Revelan el Hábito de Trump de Destruir Todo lo Que Toca (Literalmente) y Cómo Eso Afecta el Trabajo

Cuando trabajas para el presidente de los Estados Unidos, particularmente en la era digital, esperas usar mucho la función de “cortar y pegar“. Escribir un discurso, redactar una carta, resumir materiales de información complejos, o simplemente compilar una lista de artículos de Breitbart News aplaudiendo su grandeza, es probablemente una de las tareas más frecuentes que realizan los empleados de la Casa Blanca.

Sin embargo, ese no es el tipo de corte y pegado que se le pide a los altos asistentes de este presidente.

El presidente Trump, como ves, tiene la peculiar costumbre de romper los papeles una vez que los ha leído. Algunos documentos qlos rasga justo por la mitad. Otros los rompe varias veces en docenas de diminutas piezas, una de las ventajas de tener manos pequeñas, supongo.

No estamos hablando de entradas a conciertos o agendas de reuniones, documentos que se imprimen apresuradamente y que luego no se necesitan una vez que se ha cumplido su propósito. El presidente hace esto con documentos importantes, a menudo históricos, como cartas del Congreso o comunicados de su departamento de estado.

“Recibí una carta de Schumer, y él la rompió”, dijo el empleado de la Casa Blanca Soloman Lartey a Politico el domingo. “Fue la cosa más loca de la historia. Desgarró los papeles en pedazos muy pequeños “.

Si bien todo esto puede parecer inofensivamente cómico e infinitamente infantil, plantea un problema grave. “Bajo la Ley de Registros Presidenciales“, escribe Annie Karni en Politico, “la Casa Blanca debe conservar todos los memos, cartas, correos electrónicos y documentos que toque el presidente, enviándolos a los Archivos Nacionales para su custodia como registros históricos“.

Alguien, por lo tanto, tiene que volver a unir estos documentos arrancados antes de enviarlos a los Archivos Nacionales. Y los empleados como Lartey, que ganan un salario de más de $ 60,000 al año, tienen la tarea de tomar rollos y rollos de cinta adhesiva clara y una montaña de paciencia para a menudo pegar literalmente cientos de pedazos de papel de los documentos que el presidente destroza.

Reginald Young, Jr., otro veterano empleado de la Casa Blanca, confirmó la versión de Lartey. “Hemos tenido que soportar esto bajo la administración Trump”, dijo Young. “Estoy mirando a mi director y diciendo: ‘¿Hablas en serio?’ Estamos ganando más de $ 60,000 al año, tenemos que estar haciendo cosas mucho más importantes que esto.

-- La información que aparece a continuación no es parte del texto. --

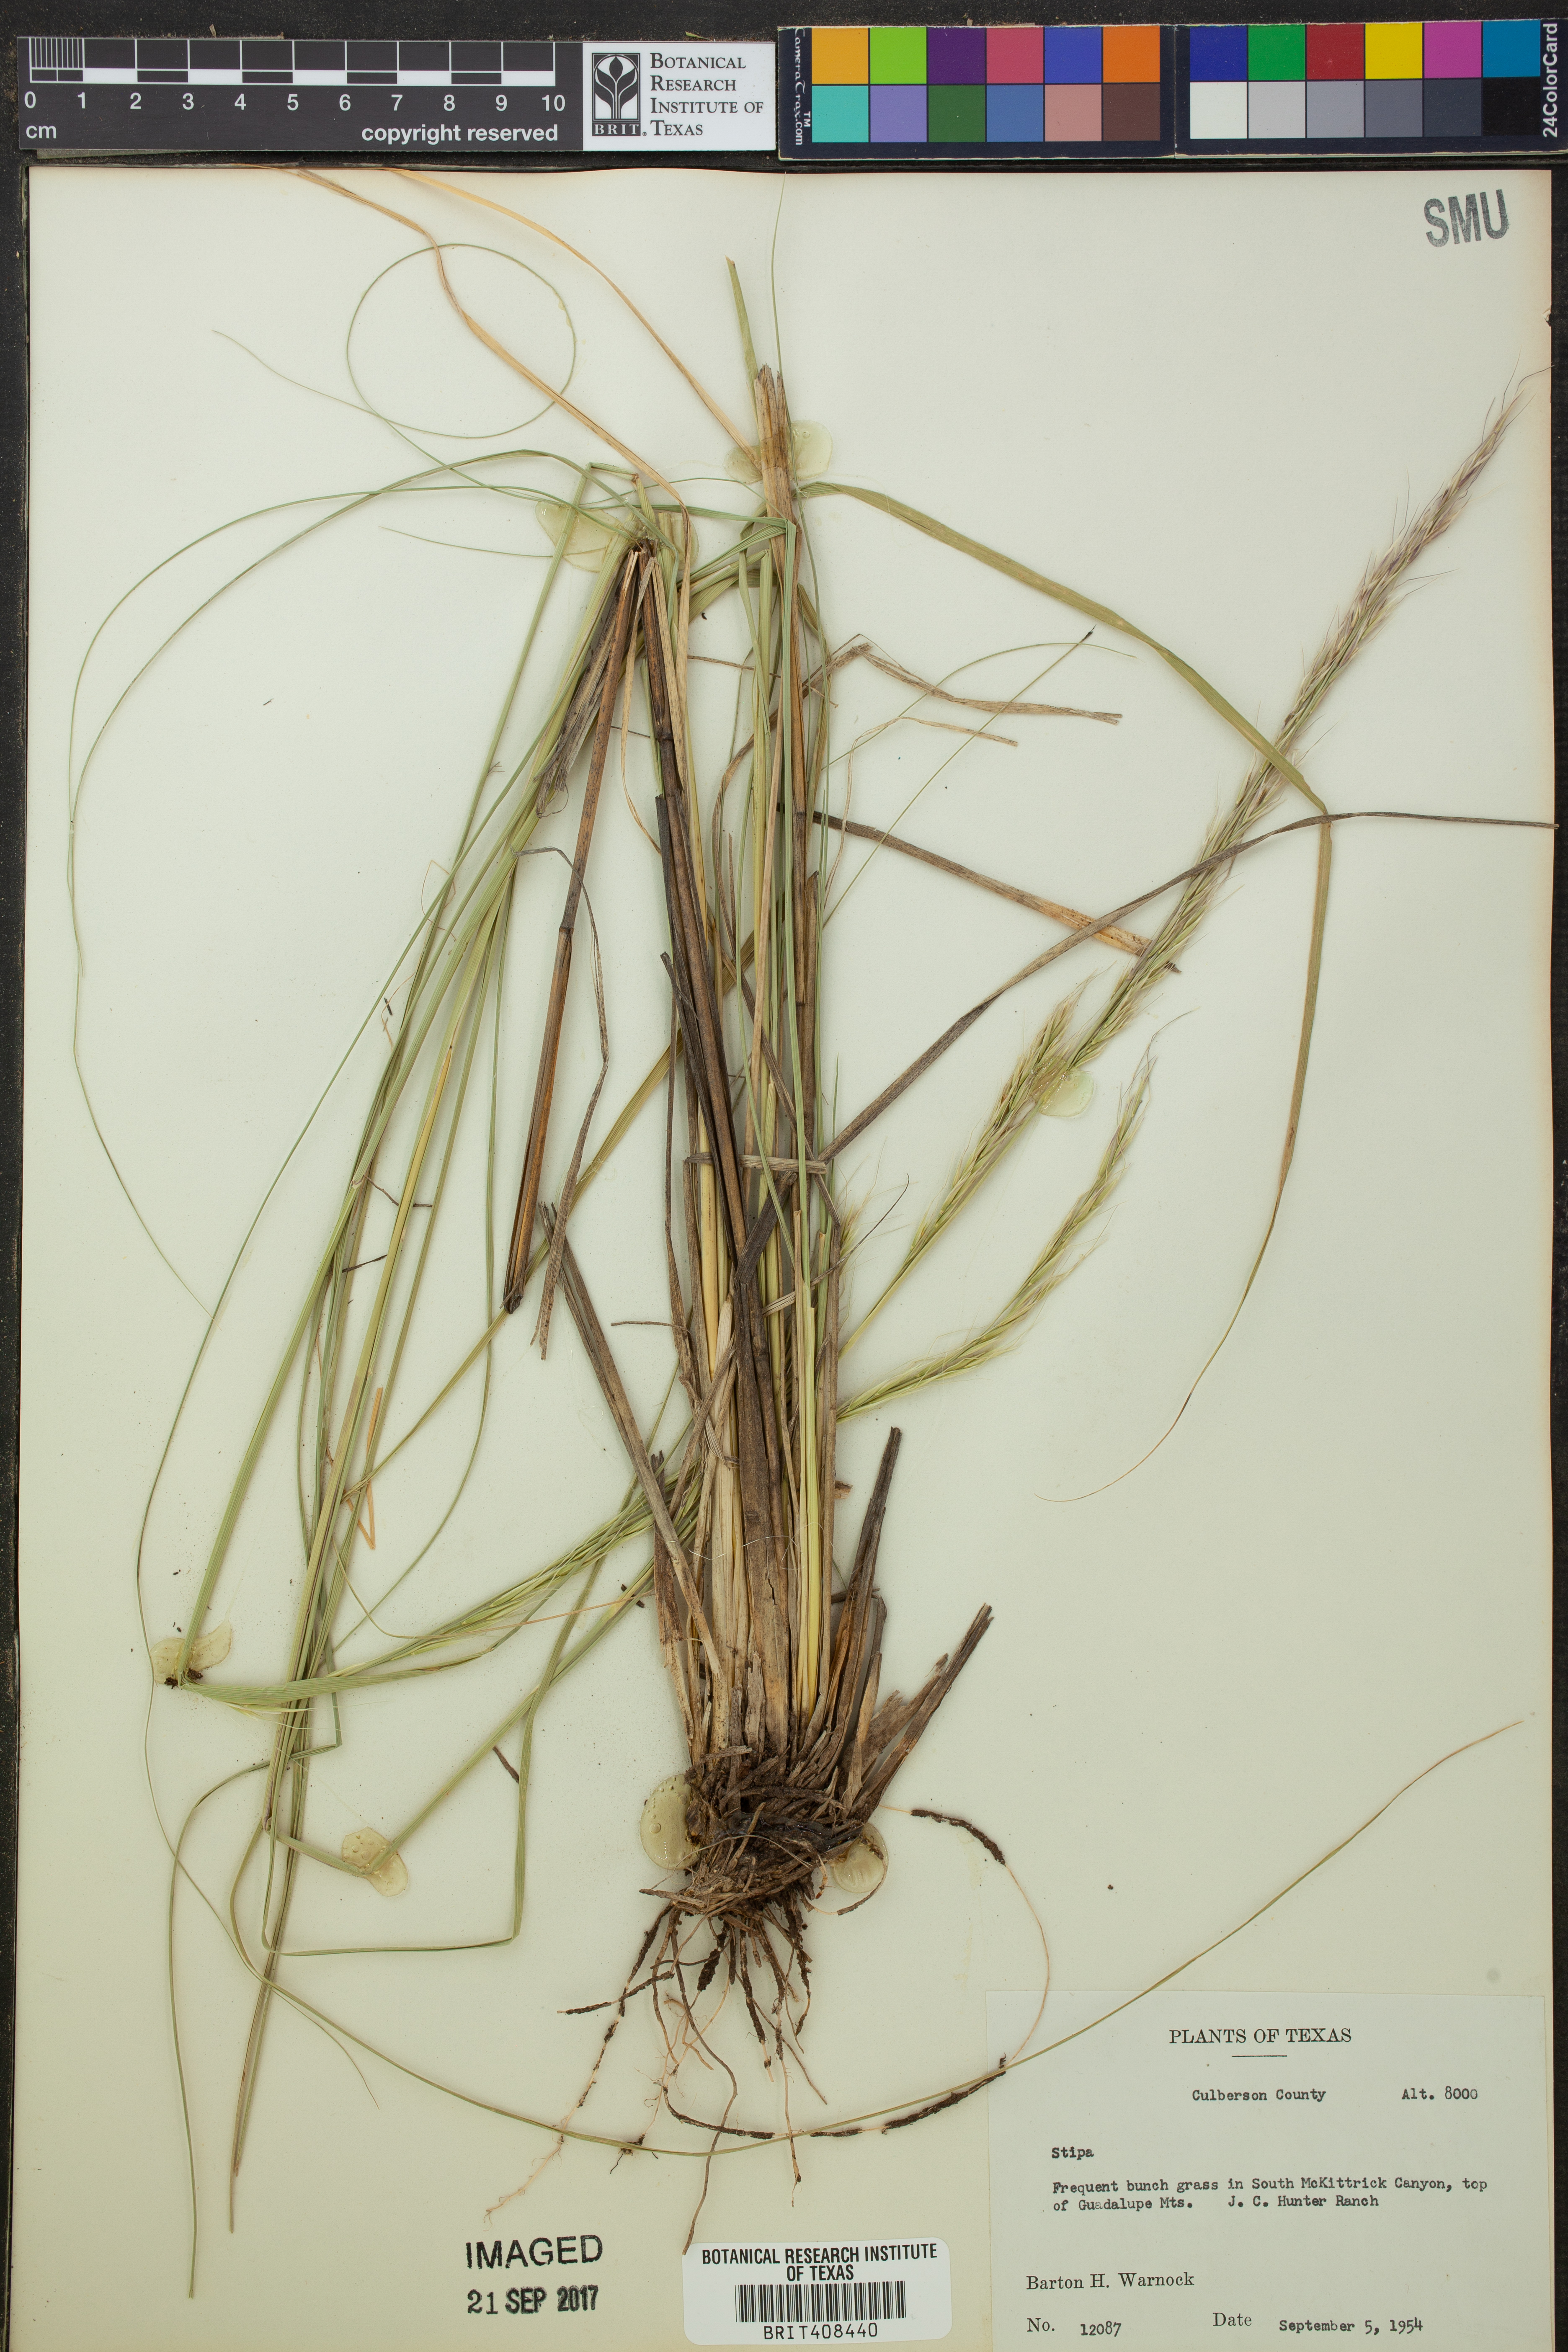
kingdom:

Se siente como la forma más baja de trabajo que puedes asumir sin tener que vaciar los botes de basura “.

Estos no son internos de 20 y tantos años que pasan un verano en DC tratando de rellenar sus currículums. Young tiene 48 años y Lartey tenía más de 25 años de experiencia en el gobierno antes de que Trump asumiera el cargo. Ambos fueron despedidos sin miramientos de la Casa Blanca sin ninguna explicación, atrapados en una de las muchas y controvertidas purgas que Trump inició desde que asumió el cargo.

Fueron forzados a firmar cartas de renuncia y no dieron ninguna explicación de su despido, pero un ciego puede ver por qué tuvieron que irse. Cometieron el crimen imperdonable de trabajar previamente para otro presidente.

El actual ocupante de la Casa Blanca tiene poca tolerancia por esto porque sabe que cualquiera que haya visto desde adentro cómo una presidencia respetable y eficiente se ejecuta, se avergonzaría de trabajar para la catástrofe que es la presidencia de Trump.